Developed collaboratively by Microsoft's Office, Research, Longhorn and Knowledge Interchange teams, the technology is designed to help Microsoft in its battle with Google, Yahoo and other search companies to attract consumers. But the technology also is destined to be part of Microsoft's enterprise platform.
Experts say local search, which Microsoft is expected to debut next year, is a necessary tool in a day and age where 40G-byte hard drives are the norm. But the downside is that such an index creates a security and privacy risk if used as part of an information-sharing or integrated-search environment that includes multiple users, network servers and intranet sites.

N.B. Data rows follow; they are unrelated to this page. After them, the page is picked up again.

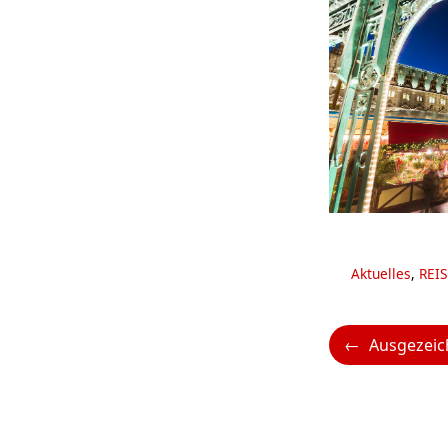
Kategorien
Aktuelles
,
REIS
Ausgezeic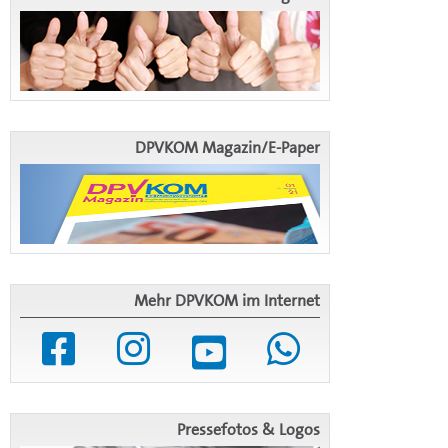
DPVKOM Magazin/E-Paper
Mehr DPVKOM im Internet
Pressefotos & Logos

"If Microsoft isn't planning to look at this as a security framework built into the platform, it will be a loaded rifle," says Peter O'Kelly, an analyst with Burton Group. "People will find that they are sharing things that they hadn't intended to share." It's not just about search, O'Kelly says: It's about everything bad that can happen after data is compromised.
For years Microsoft has been building toward such a universal search technology, which will see its first incarnation next year with the Yukon technology in SQL Server 2005. That eventually will expand with Yukon support in Exchange Server before reaching Longhorn and the WinFS universal file system, which Chief Software Architect Bill Gates calls his Holy Grail because it provides a unified repository for all data.
"The issue is you better make sure you protect that index, you better make sure there is no path to that index" for anyone other than the PC's owner, says John Pescatore, an analyst with Gartner. "Once you start to index everything you start to expose things that no one human could find on their own."